Problem.
What lines of the listing include the string "more"? Show them all.
[[ Source data, beginning ]]
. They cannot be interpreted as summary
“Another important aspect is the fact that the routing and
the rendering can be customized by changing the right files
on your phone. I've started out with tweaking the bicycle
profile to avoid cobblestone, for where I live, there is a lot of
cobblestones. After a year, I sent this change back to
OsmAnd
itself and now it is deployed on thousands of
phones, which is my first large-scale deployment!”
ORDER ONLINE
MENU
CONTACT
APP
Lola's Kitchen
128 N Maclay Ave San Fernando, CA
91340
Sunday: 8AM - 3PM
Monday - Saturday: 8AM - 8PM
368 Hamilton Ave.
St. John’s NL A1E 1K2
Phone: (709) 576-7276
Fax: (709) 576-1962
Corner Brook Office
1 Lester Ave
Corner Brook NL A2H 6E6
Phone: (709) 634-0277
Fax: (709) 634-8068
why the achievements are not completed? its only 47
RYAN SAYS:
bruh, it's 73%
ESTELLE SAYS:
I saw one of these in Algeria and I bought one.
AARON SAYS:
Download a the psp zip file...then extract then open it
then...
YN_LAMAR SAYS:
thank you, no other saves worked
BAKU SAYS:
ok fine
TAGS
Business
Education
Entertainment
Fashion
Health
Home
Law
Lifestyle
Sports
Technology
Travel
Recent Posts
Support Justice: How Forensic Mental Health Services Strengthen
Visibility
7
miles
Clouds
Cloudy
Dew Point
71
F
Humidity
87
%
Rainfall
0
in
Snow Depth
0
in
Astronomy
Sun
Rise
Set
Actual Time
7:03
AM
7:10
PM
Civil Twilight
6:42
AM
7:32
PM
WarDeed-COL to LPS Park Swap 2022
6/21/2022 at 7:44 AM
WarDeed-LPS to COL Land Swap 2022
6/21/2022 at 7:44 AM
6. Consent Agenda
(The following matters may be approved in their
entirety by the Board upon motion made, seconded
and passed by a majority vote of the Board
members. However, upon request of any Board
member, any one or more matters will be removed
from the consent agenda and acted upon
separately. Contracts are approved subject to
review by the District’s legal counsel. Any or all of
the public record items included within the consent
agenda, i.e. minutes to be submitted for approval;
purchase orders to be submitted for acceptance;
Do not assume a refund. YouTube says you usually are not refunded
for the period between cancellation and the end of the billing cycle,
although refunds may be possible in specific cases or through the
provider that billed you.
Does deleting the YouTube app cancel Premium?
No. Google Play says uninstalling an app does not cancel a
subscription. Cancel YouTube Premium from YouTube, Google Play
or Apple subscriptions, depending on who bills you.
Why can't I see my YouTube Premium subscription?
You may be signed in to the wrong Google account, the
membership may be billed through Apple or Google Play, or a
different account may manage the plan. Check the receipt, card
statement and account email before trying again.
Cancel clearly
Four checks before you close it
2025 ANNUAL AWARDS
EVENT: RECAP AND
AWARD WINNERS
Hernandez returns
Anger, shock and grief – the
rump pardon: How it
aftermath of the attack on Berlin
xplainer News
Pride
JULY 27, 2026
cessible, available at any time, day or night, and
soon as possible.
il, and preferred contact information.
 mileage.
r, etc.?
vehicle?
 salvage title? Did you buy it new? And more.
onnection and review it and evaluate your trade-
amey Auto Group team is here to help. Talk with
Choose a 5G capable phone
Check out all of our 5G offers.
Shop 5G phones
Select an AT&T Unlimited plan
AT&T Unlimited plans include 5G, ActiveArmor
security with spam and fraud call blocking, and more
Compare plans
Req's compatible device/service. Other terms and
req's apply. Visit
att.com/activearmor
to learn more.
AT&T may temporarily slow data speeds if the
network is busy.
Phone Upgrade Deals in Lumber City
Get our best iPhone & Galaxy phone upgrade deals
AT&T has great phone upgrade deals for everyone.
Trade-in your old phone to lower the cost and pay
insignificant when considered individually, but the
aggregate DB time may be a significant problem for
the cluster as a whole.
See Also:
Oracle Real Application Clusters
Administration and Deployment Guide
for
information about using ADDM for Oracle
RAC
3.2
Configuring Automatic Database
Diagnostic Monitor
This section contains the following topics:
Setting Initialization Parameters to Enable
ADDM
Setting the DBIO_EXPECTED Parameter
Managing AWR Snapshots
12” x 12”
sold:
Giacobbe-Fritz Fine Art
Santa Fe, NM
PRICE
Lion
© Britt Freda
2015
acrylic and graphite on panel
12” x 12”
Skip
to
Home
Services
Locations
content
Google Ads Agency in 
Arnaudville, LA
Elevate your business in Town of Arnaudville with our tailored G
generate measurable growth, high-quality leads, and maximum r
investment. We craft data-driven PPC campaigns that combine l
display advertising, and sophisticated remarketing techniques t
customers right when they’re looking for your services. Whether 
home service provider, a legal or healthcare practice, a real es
[[ Source data, end ]]
Your solution.
member, any one or more matters will be removed
 salvage title? Did you buy it new? And more.
security with spam and fraud call blocking, and more
to learn more.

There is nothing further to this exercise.